Your usage of cheeky is perfectly correct. The NOAD definition aptly captures your intended meaning:
impudent or irreverent, typically in an endearing or amusing way
Unfortunately, this word is not too common among American speakers. It may be that a cultural difference accounts for the fact (my conjecture) that American speakers are more likely to use adjectives (or adjectival phrases) that are more specific than cheeky to describe their children's behavior. For instance, you might hear:
- Little Johnny's such a piece of work.
- Amy's quite a character.
- Our five-year-old's got some real spunk.
- What a zesty little chipmunk!
- Jimmy always seems to have a will of his own.
As for a better alternative to cheeky, I do not think there is one, except you want to go for either of the following:
Impudent — a more formal synonym that would rarely be used in casual conversation.
Sassy — a more informal synonym, but I doubt that parents would use this to describe their kids; it is more common among friends, and for some reasons, more feminine than masculine.

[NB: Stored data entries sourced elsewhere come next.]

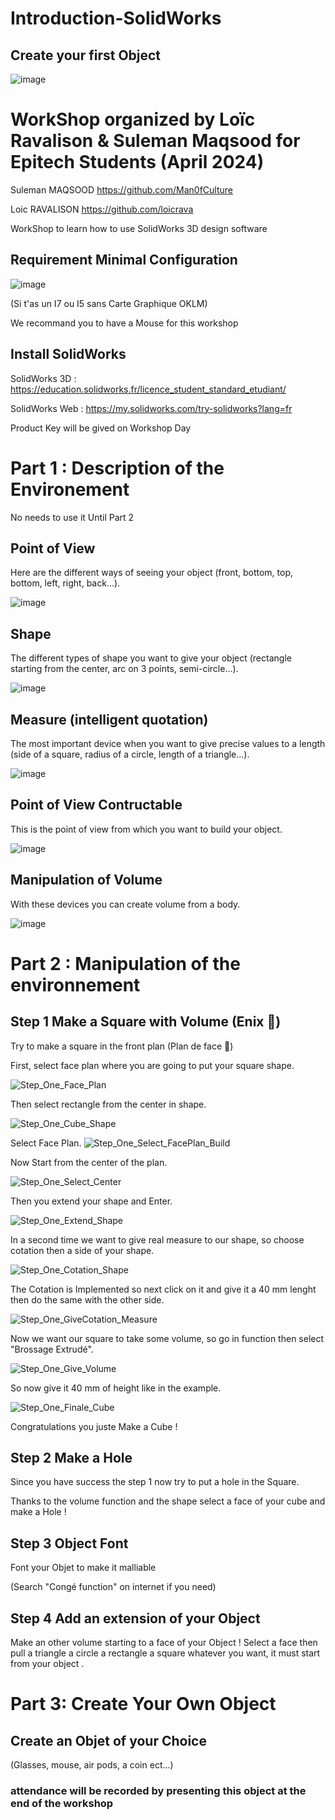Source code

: # Introduction-SolidWorks
## Create your first Object

![image](https://github.com/loicrava/Introduction-SolidWorks/assets/114694290/e5ed4afd-c956-4d6d-98a3-08253febab7d)

# WorkShop organized by Loïc Ravalison & Suleman Maqsood for Epitech Students (April 2024)

Suleman MAQSOOD https://github.com/Man0fCulture

Loic RAVALISON https://github.com/loicrava

WorkShop to learn how to use SolidWorks 3D design software

## Requirement Minimal Configuration

![image](https://github.com/loicrava/Introduction-SolidWorks/assets/114694290/e655f7b9-4419-4660-b271-aea3081213a8)

(Si t'as un I7 ou I5 sans Carte Graphique OKLM)

We recommand you to have a Mouse for this workshop

## Install SolidWorks

SolidWorks 3D : https://education.solidworks.fr/licence_student_standard_etudiant/

SolidWorks Web : https://my.solidworks.com/try-solidworks?lang=fr

Product Key will be gived on Workshop Day

# Part 1 : Description of the Environement

No needs to use it Until Part 2

## Point of View

Here are the different ways of seeing your object (front, bottom, top, bottom, left, right, back...).

![image](https://github.com/loicrava/Introduction-SolidWorks/assets/114578137/b67ff435-5d67-4b97-81f2-5f68a4daba34)

## Shape

The different types of shape you want to give your object (rectangle starting from the center, arc on 3 points, semi-circle...).

![image](https://github.com/loicrava/Introduction-SolidWorks/assets/114578137/5e15668d-21a7-4632-a6e8-13066ea74190)

## Measure (intelligent quotation)

The most important device when you want to give precise values to a length (side of a square, radius of a circle, length of a triangle...).

![image](https://github.com/loicrava/Introduction-SolidWorks/assets/114578137/3b85627b-7de9-4e04-85b1-235336d188c1)

## Point of View Contructable

This is the point of view from which you want to build your object.

![image](https://github.com/loicrava/Introduction-SolidWorks/assets/114578137/d2bac447-479b-41ef-baf3-5cc2ba808f4a)

## Manipulation of Volume

With these devices you can create volume from a body.

![image](https://github.com/loicrava/Introduction-SolidWorks/assets/114578137/2b864137-84d1-4a1d-a217-255bfe73ec34)

# Part 2 : Manipulation of the environnement

## Step 1 Make a Square with Volume (Enix 👷)

Try to make a square in the front plan (Plan de face 🥖)

First, select face plan where you are going to put your square shape.

![Step_One_Face_Plan](https://github.com/loicrava/Introduction-SolidWorks/assets/114694290/4a05a23d-84d5-4709-b674-fec1a7629c33)

Then select rectangle from the center in shape. 

![Step_One_Cube_Shape](https://github.com/loicrava/Introduction-SolidWorks/assets/114694290/f0eb19d1-7d65-4e37-b89a-bc7854023f7b)

Select Face Plan.
![Step_One_Select_FacePlan_Build](https://github.com/loicrava/Introduction-SolidWorks/assets/114694290/c9bab730-838c-465c-9eee-bbbc84a91b57)

Now Start from the center of the plan.

![Step_One_Select_Center](https://github.com/loicrava/Introduction-SolidWorks/assets/114694290/0bc9ada9-86c0-4e1a-94c5-9be3b3fb2ad9)

Then you extend your shape and Enter.

![Step_One_Extend_Shape](https://github.com/loicrava/Introduction-SolidWorks/assets/114694290/e659a3d8-12a8-4a45-aad9-42e15ed76fd3)

In a second time we want to give real measure to our shape, so choose cotation then a side of your shape. 

![Step_One_Cotation_Shape](https://github.com/loicrava/Introduction-SolidWorks/assets/114694290/98685f7c-da8b-49b1-91a5-5555f4bbe756)

The Cotation is Implemented so next click on it and give it a 40 mm lenght then do the same with the other side.

![Step_One_GiveCotation_Measure](https://github.com/loicrava/Introduction-SolidWorks/assets/114694290/f2f6e1fe-4cf6-4c1d-b41a-00ac250b322c)

Now we want our square to take some volume, so go in function then select "Brossage Extrudé".

![Step_One_Give_Volume](https://github.com/loicrava/Introduction-SolidWorks/assets/114694290/6313e7fe-2033-49f5-9d68-53d62afa72b4)

So now give it 40 mm of height like in the example.

![Step_One_Finale_Cube](https://github.com/loicrava/Introduction-SolidWorks/assets/114694290/3ffdaa04-4f7d-44db-b117-085a46e1f5e7)

Congratulations you juste Make a Cube !

## Step 2 Make a Hole

Since you have success the step 1 now try to put a hole in the Square.

Thanks to the volume function and the shape select a face of your cube and make a Hole !

## Step 3 Object Font

Font your Objet to make it malliable

(Search "Congé function" on internet if you need)


## Step 4 Add an extension of your Object

Make an other volume starting to a face of your Object !
Select a face then pull a triangle a circle a rectangle a square whatever you want,
it must start from your object .

# Part 3: Create Your Own Object

## Create an Objet of your Choice 

(Glasses, mouse, air pods, a coin ect...)

### attendance will be recorded by presenting this object at the end of the workshop


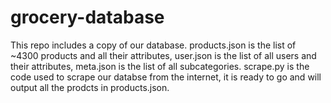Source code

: # grocery-database
This repo includes a copy of our database. products.json is the list of ~4300 products and all their attributes, user.json is the list of all users and their attributes, meta.json is the list of all subcategories. scrape.py is the code used to scrape our databse from the internet, it is ready to go and will output all the prodcts in products.json.
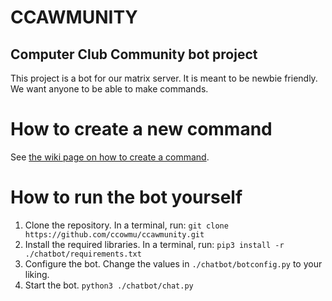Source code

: # CCAWMUNITY
## Computer Club Community bot project

This project is a bot for our matrix server. It is meant to be newbie friendly. We want anyone to be able to make commands.

# How to create a new command

See [the wiki page on how to create a command](https://github.com/ccowmu/ccawmunity/wiki/Creating-a-New-Command).

# How to run the bot yourself

1. Clone the repository. In a terminal, run: `git clone https://github.com/ccowmu/ccawmunity.git`
2. Install the required libraries. In a terminal, run: `pip3 install -r ./chatbot/requirements.txt`
3. Configure the bot. Change the values in `./chatbot/botconfig.py` to your liking.
4. Start the bot. `python3 ./chatbot/chat.py`
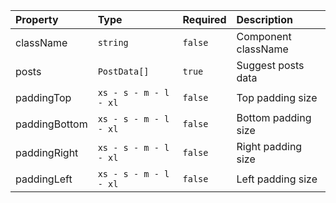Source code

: | Property      | Type                  | Required | Description         |
| :------------ | :-------------------- | :------- | :------------------ |
| className     | `string`              | `false`  | Component className |
| posts         | `PostData[]`          | `true`   | Suggest posts data  |
| paddingTop    | `xs - s - m - l - xl` | `false`  | Top padding size    |
| paddingBottom | `xs - s - m - l - xl` | `false`  | Bottom padding size |
| paddingRight  | `xs - s - m - l - xl` | `false`  | Right padding size  |
| paddingLeft   | `xs - s - m - l - xl` | `false`  | Left padding size   |
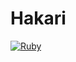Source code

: # Hakari
[![Ruby](https://github.com/lsouoliveira/hakari/actions/workflows/ruby.yml/badge.svg)](https://github.com/lsouoliveira/hakari/actions/workflows/ruby.yml)
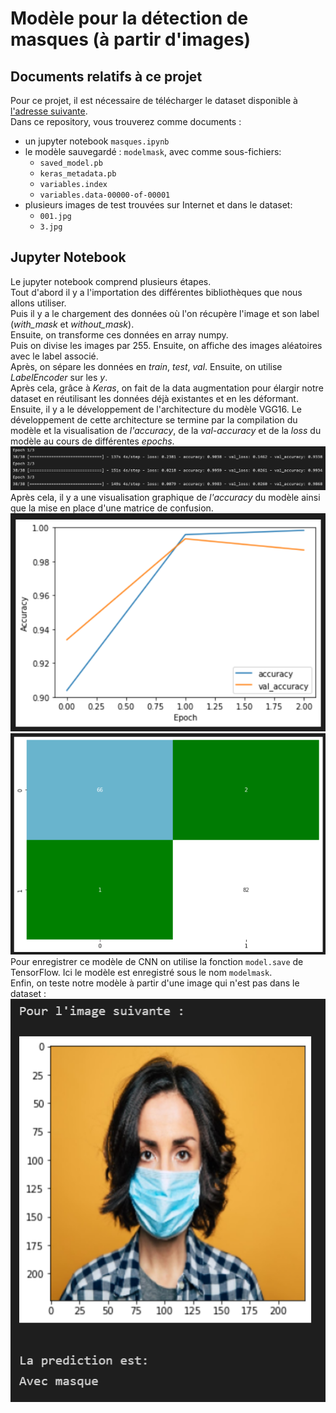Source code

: # Modèle pour la détection de masques (à partir d'images)

## Documents relatifs à ce projet
Pour ce projet, il est nécessaire de télécharger le dataset disponible à [l'adresse suivante](https://www.kaggle.com/omkargurav/face-mask-dataset).  
Dans ce repository, vous trouverez comme documents : 
- un jupyter notebook `masques.ipynb`
- le modèle sauvegardé : `modelmask`, avec comme sous-fichiers:
  - `saved_model.pb`
  - `keras_metadata.pb`
  - `variables.index`
  - `variables.data-00000-of-00001`
- plusieurs images de test trouvées sur Internet et dans le dataset:
  - `001.jpg`
  - `3.jpg`
  
## Jupyter Notebook
Le jupyter notebook comprend plusieurs étapes.  
Tout d'abord il y a l'importation des différentes bibliothèques que nous allons utiliser.  
Puis il y a le chargement des données où l'on récupère l'image et son label (*with_mask* et *without_mask*).  
Ensuite, on transforme ces données en array numpy.  
Puis on divise les images par 255.
Ensuite, on affiche des images aléatoires avec le label associé.  
Après, on sépare les données en *train*, *test*, *val*.
Ensuite, on utilise *LabelEncoder* sur les *y*.  
Après cela, grâce à *Keras*, on fait de la data augmentation pour élargir notre dataset en réutilisant les données déjà existantes et en les déformant.   
Ensuite, il y a le développement de l'architecture du modèle VGG16. 
Le développement de cette architecture se termine par la compilation du modèle et la visualisation de *l'accuracy*, de la *val-accuracy* et de la *loss* du modèle au cours de différentes *epochs*.  
![epochs](/pj_readme/epoch.png)
Après cela, il y a une visualisation graphique de *l'accuracy* du modèle ainsi que la mise en place d'une matrice de confusion.    
![graph](/pj_readme/visualisation_graphique.png)  ![mat](pj_readme/matrice_confusion.png)  
Pour enregistrer ce modèle de CNN on utilise la fonction `model.save` de TensorFlow. Ici le modèle est enregistré sous le nom `modelmask`.  
Enfin, on teste notre modèle à partir d'une image qui n'est pas dans le dataset :    
![prediction](/pj_readme/prediction.png) 
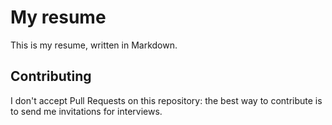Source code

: # My resume

This is my resume, written in Markdown.

## Contributing

I don't accept Pull Requests on this repository: the best way to contribute is to send me invitations for interviews.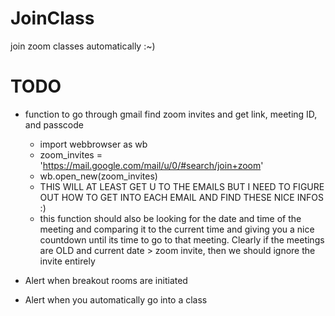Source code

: # JoinClass
join zoom classes automatically :~)

# TODO

- function to go through gmail find zoom invites and get link, meeting ID, and passcode 
    *  import webbrowser as wb
    *  zoom_invites = 'https://mail.google.com/mail/u/0/#search/join+zoom' 
    *  wb.open_new(zoom_invites) 
    * THIS WILL AT LEAST GET U TO THE EMAILS BUT I NEED TO FIGURE OUT HOW TO GET INTO EACH EMAIL AND FIND THESE NICE INFOS :) 
   - this function should also be looking for the date and time of the meeting and comparing it to the current time and giving you a nice countdown until its time to go to that meeting. Clearly if the meetings are OLD and current date > zoom invite, then we should ignore the invite entirely 
    
- Alert when breakout rooms are initiated 
- Alert when you automatically go into a class 
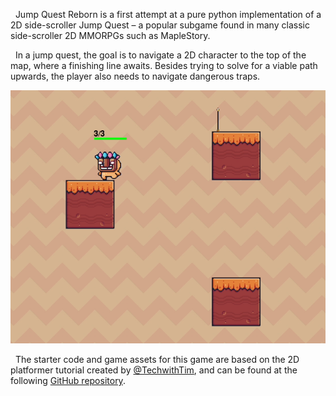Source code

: &nbsp;&nbsp;Jump Quest Reborn is a first attempt at a pure python implementation of a 2D side-scroller Jump Quest – a popular subgame found in many classic side-scroller 2D MMORPGs such as MapleStory. 

&nbsp;&nbsp;In a jump quest, the goal is to navigate a 2D character to the top of the map, where a finishing line awaits. Besides trying to solve for a viable path upwards, the player also needs to navigate dangerous traps. 

![Screenshot of Game](media/jq_reborn.png)

&nbsp;&nbsp;The starter code and game assets for this game are based on the 2D platformer tutorial created by [@TechwithTim](https://www.youtube.com/@TechWithTim), and can be found at the following [GitHub repository](https://www.youtube.com/watch?v=B6DrRN5z_uU).

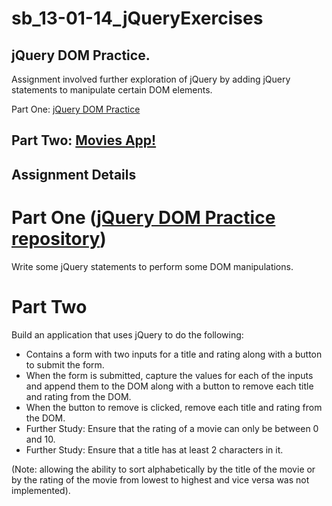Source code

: # sb_13-01-14_jQueryExercises

## jQuery DOM Practice.

Assignment involved further exploration of jQuery by adding jQuery statements to manipulate certain DOM elements.

Part One: [jQuery DOM Practice](https://jimgeist.github.io/sb_13-01-14-p1_jQueryExercises_DOM-Practice/)

## Part Two: [Movies App!](https://jimgeist.github.io/sb_13-01-14-p2_jQueryExercises_MoviesApp/)


## Assignment Details

# Part One ([jQuery DOM Practice repository](https://github.com/JimGeist/sb_13-01-14-p1_jQueryExercises_DOM-Practice/))

Write some jQuery statements to perform some DOM manipulations.


# Part Two 

Build an application that uses jQuery to do the following:
* Contains a form with two inputs for a title and rating along with a button to submit the form.
* When the form is submitted, capture the values for each of the inputs and append them to the DOM along with a button to remove each title and rating from the DOM.
* When the button to remove is clicked, remove each title and rating from the DOM.
* Further Study: Ensure that the rating of a movie can only be between 0 and 10.
* Further Study: Ensure that a title has at least 2 characters in it.

(Note: allowing the ability to sort alphabetically by the title of the movie or by the rating of the movie from lowest to highest and vice versa was not implemented).

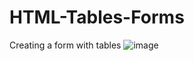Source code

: # HTML-Tables-Forms
Creating a form with tables
![image](https://github.com/FuatColak/HTML-Tables-Forms/assets/141162868/76c9fb55-65ba-44d6-81f6-3900e487d5c5)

Finally, I would say that mischievous does not always have a negative connotation. It has two degrees of meaning, one which is much more negative than the other. I quote the relevant NOAD definition:
(of a person, animal, or their behavior) causing or showing a fondness for causing trouble in a playful way
It clearly isn't a direct synonym of cheeky, but it could work very well for related behavioral descriptions. And I daresay mischievous is way more popular than cheeky in conversations among American parents.
Another Aussie here — I use cheeky quite a lot in the following example situations.
- I walk into the bathroom when my girlfriend is having a shower and she flicks water over me. I respond "oh you cheeky brat".
- A friend pinches my seat at the pub and I respond "you cheeky bugger".
In both those the cheeky has an upward tone and the word following is fairly flat.
Obviously in both situations the person is doing something only slightly naughty or mischevious.
I also think it could be used the same as "are you giving me lip?" in other situations where back chatting is what's occurring. I introduced the word to a friend in France who now delights in calling his 10-year old daughter a cheeky monkey, and she is the definition of it!